6. Conclusions and Discussion
Asset and resource sharing among partners in a supply chain is commonly considered a key factor in enhancing supply chain performance. Sharing logistics improves efficiency at delivery points and cuts transport costs and environmental impact. However, due to the lack of trust and arising security issues of shared resources, the companies didn’t rely on the third-party services provider.
The open logistic network platform can speed up the delivery cycle and reduce the associated cost of delivery and product storage. On the one hand, trustworthy and transparent service sharing can effectively use the slack supply chain resources to increase the utilization of the facilities and manpower of the supply chain and logistic systems. On the other hand, secure data sharing among companies can help them focus on their core competencies. In addition, blockchain and smart contract asset sharing mechanisms enable a secure and standardized approach to achieve a higher level of sharing among stockholders. Furthermore, the edge computing approach improves flexibility and brings extra distributed networks to the supply chain environment, which is highly aligned with SC4.0.
In this paper, we attempt to solve the main problems of sharing resources and assets in logistics. We propose a novel blockchain-enabled resource and asset sharing platform for realizing data exchange and service sharing in logistics based on blockchain and edge computing technology and named it OL. Firstly, we provided the OL computer and network architecture, then the key components and mechanism of OL were explained in detail. The proposed platform supports an open, decentralized, yet secured network and a new type of proof-of-delivery for transparency of resource sharing. An experimental simulation was conducted in the context of B2C logistics, and the feasibility of the proposed platform was evaluated via different and suitable KPIs.

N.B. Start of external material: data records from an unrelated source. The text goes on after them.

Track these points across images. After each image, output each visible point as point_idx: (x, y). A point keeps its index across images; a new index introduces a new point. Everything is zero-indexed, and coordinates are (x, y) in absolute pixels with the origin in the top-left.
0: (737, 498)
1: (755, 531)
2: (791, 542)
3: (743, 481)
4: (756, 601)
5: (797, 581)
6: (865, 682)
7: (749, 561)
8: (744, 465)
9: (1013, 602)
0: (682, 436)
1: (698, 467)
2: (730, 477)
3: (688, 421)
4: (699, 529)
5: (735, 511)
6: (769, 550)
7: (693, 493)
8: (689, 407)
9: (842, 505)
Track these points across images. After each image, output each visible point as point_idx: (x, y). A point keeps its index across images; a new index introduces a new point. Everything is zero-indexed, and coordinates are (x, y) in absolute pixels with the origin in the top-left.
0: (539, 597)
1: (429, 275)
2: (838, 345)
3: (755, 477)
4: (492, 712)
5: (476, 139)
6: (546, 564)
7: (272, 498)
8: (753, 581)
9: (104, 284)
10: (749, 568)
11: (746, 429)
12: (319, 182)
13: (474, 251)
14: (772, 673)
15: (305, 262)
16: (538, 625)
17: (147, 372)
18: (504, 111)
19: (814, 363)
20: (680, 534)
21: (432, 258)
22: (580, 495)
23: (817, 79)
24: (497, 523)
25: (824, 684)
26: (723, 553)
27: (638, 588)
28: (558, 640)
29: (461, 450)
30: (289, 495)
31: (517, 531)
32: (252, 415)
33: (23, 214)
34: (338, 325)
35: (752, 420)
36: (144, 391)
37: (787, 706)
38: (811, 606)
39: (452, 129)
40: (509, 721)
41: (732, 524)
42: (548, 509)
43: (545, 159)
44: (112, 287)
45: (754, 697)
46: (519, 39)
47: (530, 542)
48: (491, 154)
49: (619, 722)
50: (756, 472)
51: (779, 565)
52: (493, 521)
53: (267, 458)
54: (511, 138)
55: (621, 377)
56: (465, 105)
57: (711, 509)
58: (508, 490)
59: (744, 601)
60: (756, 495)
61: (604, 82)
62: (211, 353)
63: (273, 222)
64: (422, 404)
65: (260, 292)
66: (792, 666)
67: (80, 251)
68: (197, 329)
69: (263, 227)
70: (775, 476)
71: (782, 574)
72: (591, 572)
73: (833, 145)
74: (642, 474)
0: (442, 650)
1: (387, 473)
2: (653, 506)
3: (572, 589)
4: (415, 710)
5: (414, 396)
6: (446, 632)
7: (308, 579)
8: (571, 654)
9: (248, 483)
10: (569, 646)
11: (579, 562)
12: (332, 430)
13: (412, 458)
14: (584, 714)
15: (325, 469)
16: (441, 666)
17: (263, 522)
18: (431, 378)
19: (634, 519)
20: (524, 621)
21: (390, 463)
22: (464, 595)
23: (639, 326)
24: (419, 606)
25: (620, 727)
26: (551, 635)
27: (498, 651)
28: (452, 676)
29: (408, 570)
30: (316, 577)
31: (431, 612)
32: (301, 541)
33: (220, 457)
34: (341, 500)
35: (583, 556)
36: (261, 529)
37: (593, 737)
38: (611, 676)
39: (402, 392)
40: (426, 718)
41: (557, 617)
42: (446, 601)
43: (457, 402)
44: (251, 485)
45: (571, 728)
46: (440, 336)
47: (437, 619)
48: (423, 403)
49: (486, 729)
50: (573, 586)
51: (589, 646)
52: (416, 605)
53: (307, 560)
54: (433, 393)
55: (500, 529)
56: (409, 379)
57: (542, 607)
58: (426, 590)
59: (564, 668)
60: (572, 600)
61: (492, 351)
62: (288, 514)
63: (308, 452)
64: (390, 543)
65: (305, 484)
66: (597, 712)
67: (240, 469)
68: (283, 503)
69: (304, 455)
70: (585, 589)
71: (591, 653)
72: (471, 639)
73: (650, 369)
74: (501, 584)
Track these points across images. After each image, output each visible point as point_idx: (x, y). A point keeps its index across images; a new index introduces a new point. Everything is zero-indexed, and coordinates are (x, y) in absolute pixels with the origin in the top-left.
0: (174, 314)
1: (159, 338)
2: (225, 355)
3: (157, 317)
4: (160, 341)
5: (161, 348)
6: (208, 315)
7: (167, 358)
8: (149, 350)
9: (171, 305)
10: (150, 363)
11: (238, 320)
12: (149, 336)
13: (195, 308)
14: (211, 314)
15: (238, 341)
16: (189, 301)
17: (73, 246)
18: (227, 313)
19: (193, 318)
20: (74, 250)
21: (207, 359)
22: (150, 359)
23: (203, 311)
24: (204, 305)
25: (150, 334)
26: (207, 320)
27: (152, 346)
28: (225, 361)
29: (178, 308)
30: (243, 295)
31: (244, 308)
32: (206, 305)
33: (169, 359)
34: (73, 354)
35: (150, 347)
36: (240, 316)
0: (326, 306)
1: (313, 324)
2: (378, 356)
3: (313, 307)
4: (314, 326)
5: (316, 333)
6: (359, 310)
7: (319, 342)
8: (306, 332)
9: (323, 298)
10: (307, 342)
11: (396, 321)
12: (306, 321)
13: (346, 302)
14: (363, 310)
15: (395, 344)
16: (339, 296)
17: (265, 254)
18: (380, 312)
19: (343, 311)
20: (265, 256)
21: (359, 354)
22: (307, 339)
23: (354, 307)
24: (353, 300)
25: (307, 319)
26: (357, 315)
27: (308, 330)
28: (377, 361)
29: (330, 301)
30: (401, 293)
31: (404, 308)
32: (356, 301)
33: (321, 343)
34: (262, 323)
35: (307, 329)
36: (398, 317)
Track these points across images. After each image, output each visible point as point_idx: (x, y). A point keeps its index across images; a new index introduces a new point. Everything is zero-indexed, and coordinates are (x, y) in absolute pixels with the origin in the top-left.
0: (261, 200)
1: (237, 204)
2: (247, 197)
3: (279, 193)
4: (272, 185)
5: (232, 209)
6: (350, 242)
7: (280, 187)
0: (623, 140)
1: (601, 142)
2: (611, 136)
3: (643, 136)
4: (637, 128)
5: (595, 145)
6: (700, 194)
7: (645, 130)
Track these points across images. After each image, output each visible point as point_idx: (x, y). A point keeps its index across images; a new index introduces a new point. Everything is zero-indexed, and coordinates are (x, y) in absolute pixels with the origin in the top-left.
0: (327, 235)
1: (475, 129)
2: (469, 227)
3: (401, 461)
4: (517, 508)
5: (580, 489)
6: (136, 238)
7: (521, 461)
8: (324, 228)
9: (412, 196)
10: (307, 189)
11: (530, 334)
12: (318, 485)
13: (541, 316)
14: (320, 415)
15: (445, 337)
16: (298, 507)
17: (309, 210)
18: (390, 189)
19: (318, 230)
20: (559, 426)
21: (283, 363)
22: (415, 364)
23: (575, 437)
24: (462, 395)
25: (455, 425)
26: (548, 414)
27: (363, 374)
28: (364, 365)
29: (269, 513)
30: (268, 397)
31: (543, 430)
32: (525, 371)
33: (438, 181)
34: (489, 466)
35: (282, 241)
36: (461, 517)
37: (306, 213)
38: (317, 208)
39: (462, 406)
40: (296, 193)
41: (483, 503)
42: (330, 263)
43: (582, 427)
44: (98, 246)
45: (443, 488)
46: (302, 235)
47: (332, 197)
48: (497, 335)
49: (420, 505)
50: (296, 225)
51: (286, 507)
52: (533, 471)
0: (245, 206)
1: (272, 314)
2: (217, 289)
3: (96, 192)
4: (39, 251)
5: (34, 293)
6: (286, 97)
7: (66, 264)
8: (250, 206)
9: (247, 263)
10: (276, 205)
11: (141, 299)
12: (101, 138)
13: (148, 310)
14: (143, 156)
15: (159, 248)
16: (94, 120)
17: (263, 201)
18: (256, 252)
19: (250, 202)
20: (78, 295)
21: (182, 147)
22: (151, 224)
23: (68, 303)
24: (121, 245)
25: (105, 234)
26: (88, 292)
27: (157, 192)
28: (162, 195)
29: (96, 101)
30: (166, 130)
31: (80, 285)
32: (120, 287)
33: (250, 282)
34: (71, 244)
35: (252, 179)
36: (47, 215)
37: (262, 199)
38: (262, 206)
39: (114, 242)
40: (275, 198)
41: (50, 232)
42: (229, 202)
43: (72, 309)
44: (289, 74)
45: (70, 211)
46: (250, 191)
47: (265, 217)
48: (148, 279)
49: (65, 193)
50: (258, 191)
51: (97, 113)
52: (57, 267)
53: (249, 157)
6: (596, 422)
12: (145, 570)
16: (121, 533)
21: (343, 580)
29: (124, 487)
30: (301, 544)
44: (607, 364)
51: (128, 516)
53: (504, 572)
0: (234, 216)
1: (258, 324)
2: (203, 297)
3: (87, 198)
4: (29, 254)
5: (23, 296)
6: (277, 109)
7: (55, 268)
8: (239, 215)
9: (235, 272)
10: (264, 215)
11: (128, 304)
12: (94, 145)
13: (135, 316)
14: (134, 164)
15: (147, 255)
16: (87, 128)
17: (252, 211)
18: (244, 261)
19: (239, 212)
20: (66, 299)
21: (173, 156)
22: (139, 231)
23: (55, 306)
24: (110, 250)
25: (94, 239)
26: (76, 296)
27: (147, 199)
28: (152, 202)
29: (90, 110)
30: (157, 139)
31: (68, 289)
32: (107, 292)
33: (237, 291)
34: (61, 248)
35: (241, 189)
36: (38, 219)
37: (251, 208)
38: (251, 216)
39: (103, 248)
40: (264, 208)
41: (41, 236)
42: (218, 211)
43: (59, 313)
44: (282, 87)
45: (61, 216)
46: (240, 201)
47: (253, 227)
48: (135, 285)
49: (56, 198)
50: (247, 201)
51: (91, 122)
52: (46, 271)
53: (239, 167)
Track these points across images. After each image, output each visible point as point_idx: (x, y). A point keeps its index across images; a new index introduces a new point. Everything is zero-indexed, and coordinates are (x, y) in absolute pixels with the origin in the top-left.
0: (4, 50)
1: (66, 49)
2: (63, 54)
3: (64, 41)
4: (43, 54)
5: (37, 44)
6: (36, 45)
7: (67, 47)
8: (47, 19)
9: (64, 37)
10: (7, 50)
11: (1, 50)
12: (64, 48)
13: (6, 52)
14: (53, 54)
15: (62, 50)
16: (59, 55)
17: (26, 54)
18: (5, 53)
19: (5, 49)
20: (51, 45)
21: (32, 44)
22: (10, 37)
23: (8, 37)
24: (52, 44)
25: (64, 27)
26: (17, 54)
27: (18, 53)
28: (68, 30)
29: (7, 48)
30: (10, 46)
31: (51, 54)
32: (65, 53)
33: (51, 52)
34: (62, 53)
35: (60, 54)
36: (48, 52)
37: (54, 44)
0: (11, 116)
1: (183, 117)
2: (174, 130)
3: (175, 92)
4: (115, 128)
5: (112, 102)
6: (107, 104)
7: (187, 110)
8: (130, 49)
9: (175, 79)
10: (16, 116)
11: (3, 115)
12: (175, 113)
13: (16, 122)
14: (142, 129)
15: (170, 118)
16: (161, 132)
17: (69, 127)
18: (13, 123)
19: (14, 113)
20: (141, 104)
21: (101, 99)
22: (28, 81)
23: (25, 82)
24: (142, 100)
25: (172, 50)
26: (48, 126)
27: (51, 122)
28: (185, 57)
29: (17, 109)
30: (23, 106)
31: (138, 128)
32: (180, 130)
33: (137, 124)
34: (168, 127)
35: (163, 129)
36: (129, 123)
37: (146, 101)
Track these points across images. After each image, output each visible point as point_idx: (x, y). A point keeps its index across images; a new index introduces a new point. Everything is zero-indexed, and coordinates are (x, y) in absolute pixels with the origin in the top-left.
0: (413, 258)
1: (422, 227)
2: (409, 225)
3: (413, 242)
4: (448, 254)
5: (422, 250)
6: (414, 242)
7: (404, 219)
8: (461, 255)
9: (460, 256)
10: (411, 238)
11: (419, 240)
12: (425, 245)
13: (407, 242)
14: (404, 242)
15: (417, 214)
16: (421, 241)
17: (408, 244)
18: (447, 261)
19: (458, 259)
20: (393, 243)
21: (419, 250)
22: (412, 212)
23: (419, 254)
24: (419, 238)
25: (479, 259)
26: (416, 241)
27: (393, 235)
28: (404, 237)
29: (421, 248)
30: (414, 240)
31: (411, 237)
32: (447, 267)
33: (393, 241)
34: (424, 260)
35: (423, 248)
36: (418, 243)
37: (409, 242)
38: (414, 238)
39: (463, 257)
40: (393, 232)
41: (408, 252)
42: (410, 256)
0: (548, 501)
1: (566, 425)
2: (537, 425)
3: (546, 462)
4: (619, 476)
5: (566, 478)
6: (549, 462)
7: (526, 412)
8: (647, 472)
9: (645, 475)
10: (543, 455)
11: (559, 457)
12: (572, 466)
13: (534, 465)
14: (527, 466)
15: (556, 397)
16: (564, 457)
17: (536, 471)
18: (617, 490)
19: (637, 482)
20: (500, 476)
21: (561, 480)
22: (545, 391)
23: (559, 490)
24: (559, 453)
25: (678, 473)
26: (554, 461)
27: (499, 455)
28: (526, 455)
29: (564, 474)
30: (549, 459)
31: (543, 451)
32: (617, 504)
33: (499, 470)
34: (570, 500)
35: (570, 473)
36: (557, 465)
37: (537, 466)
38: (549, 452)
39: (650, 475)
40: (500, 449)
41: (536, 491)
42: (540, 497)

The expected benefits from the OL platform include: (1) The new PoD based on the smart contract helps the 3PLs effectively track and trace their resources and assets, easily improving trust, payment liability, and insurance problems. (2) The OL platform, with the help of AI, would improve information security and a trustworthy connection to IoT devices. (3) The OL platform would provide the distributed computing power, which is interoperable with the enterprise and public network.